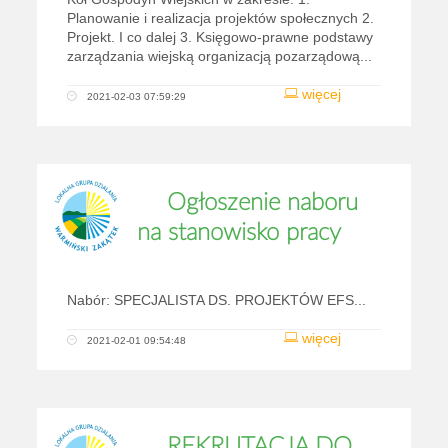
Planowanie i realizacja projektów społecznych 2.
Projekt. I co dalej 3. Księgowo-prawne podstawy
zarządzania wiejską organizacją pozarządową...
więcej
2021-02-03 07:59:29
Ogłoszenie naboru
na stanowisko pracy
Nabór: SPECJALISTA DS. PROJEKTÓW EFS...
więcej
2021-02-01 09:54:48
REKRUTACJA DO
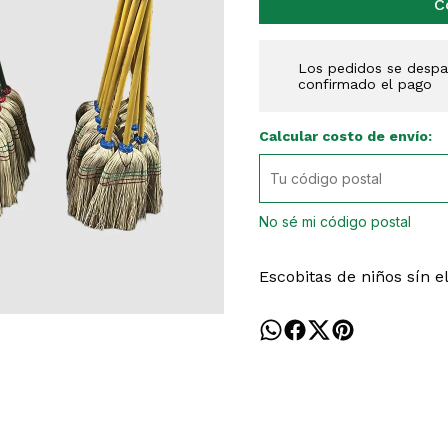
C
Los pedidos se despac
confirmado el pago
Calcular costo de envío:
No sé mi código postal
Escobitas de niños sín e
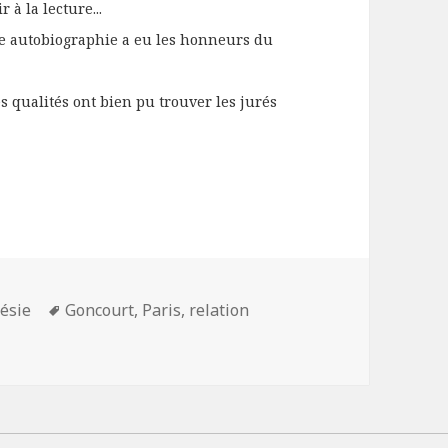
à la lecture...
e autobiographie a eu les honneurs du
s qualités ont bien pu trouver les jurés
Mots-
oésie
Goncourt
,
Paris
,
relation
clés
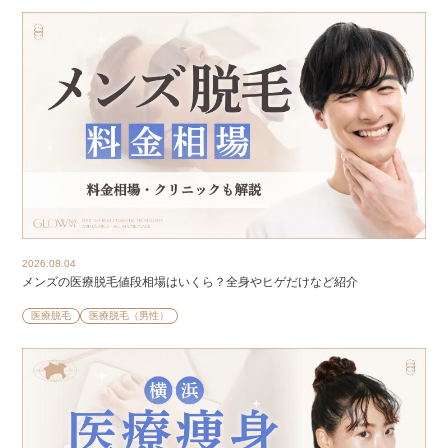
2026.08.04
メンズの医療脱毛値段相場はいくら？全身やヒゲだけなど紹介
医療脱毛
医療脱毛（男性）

▬▬▬▬▬▬

> [TASK DESCRIPTION]:
Without the pictures, repeat all the records word for word.

> [RESPONSE BOX]:
Planowanie i realizacja projektów społecznych 2.
Projekt. I co dalej 3. Księgowo-prawne podstawy
zarządzania wiejską organizacją pozarządową...
więcej
2021-02-03 07:59:29
Ogłoszenie naboru
na stanowisko pracy
Nabór: SPECJALISTA DS. PROJEKTÓW EFS...
więcej
2021-02-01 09:54:48
REKRUTACJA DO
C
Los pedidos se despac
confirmado el pago
Calcular costo de envío:
No sé mi código postal
Escobitas de niños sín e
à la lecture...
e autobiographie a eu les honneurs du
s qualités ont bien pu trouver les jurés
Mots-
oésie
Goncourt
,
Paris
,
relation
clés
2026.08.04
メンズの医療脱毛値段相場はいくら？全身やヒゲだけなど紹介
医療脱毛
医療脱毛（男性）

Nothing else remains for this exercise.